* Work to complete *
Edit the items below by replacing every "urls.txt" with "sites.txt", leaving all other text unchanged.

* Supplied material *
- Opening Delimiter -

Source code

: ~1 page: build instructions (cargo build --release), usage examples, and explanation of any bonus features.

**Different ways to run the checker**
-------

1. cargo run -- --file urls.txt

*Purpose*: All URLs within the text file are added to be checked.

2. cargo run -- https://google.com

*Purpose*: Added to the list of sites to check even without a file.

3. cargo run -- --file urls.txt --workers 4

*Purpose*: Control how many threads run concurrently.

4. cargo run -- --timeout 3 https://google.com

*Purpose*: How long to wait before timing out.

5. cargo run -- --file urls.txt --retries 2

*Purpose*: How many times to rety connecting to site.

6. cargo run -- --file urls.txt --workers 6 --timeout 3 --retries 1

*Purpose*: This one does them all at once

- Closing Delimiter -

* Solution to this task *
Source code

: ~1 page: build instructions (cargo build --release), usage examples, and explanation of any bonus features.

**Different ways to run the checker**
-------

1. cargo run -- --file sites.txt

*Purpose*: All URLs within the text file are added to be checked.

2. cargo run -- https://google.com

*Purpose*: Added to the list of sites to check even without a file.

3. cargo run -- --file sites.txt --workers 4

*Purpose*: Control how many threads run concurrently.

4. cargo run -- --timeout 3 https://google.com

*Purpose*: How long to wait before timing out.

5. cargo run -- --file sites.txt --retries 2

*Purpose*: How many times to rety connecting to site.

6. cargo run -- --file sites.txt --workers 6 --timeout 3 --retries 1

*Purpose*: This one does them all at once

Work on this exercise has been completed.